What you will do: Nothing but the lines from the one that contains "should demonstrate the" to the end of the records should be printed, both ends included, exactly as given.

Start of Source information

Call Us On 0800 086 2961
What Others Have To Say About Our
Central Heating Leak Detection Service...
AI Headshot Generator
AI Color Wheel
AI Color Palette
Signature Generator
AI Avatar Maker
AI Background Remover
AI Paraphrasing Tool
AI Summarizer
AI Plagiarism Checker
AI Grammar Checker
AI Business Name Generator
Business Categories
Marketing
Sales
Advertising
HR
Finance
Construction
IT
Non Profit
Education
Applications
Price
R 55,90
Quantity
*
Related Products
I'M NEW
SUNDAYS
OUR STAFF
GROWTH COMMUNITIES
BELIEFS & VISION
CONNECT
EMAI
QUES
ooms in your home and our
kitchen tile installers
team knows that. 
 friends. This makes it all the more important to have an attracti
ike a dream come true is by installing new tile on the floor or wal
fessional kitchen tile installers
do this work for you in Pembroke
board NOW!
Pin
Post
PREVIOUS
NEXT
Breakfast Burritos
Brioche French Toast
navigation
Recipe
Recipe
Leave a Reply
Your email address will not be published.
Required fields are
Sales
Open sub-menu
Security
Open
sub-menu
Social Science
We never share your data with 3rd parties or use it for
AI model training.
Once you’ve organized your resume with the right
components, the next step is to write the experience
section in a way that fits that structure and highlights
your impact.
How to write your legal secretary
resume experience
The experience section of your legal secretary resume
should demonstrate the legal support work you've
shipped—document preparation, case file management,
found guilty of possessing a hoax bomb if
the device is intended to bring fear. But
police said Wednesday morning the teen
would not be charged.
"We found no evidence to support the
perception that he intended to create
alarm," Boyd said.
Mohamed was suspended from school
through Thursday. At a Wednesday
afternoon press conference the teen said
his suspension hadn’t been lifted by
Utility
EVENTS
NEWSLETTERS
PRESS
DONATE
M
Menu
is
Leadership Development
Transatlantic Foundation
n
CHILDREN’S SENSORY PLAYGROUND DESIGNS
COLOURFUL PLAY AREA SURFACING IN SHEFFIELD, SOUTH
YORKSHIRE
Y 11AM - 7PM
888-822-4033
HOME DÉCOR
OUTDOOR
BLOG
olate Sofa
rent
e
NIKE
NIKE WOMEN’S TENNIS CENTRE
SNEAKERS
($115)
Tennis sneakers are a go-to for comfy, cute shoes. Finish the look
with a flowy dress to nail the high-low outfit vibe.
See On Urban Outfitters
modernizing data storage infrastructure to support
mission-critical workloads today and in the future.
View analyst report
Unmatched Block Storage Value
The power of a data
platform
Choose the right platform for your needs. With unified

End of Source information

Result of the task:
should demonstrate the legal support work you've
shipped—document preparation, case file management,
found guilty of possessing a hoax bomb if
the device is intended to bring fear. But
police said Wednesday morning the teen
would not be charged.
"We found no evidence to support the
perception that he intended to create
alarm," Boyd said.
Mohamed was suspended from school
through Thursday. At a Wednesday
afternoon press conference the teen said
his suspension hadn’t been lifted by
Utility
EVENTS
NEWSLETTERS
PRESS
DONATE
M
Menu
is
Leadership Development
Transatlantic Foundation
n
CHILDREN’S SENSORY PLAYGROUND DESIGNS
COLOURFUL PLAY AREA SURFACING IN SHEFFIELD, SOUTH
YORKSHIRE
Y 11AM - 7PM
888-822-4033
HOME DÉCOR
OUTDOOR
BLOG
olate Sofa
rent
e
NIKE
NIKE WOMEN’S TENNIS CENTRE
SNEAKERS
($115)
Tennis sneakers are a go-to for comfy, cute shoes. Finish the look
with a flowy dress to nail the high-low outfit vibe.
See On Urban Outfitters
modernizing data storage infrastructure to support
mission-critical workloads today and in the future.
View analyst report
Unmatched Block Storage Value
The power of a data
platform
Choose the right platform for your needs. With unified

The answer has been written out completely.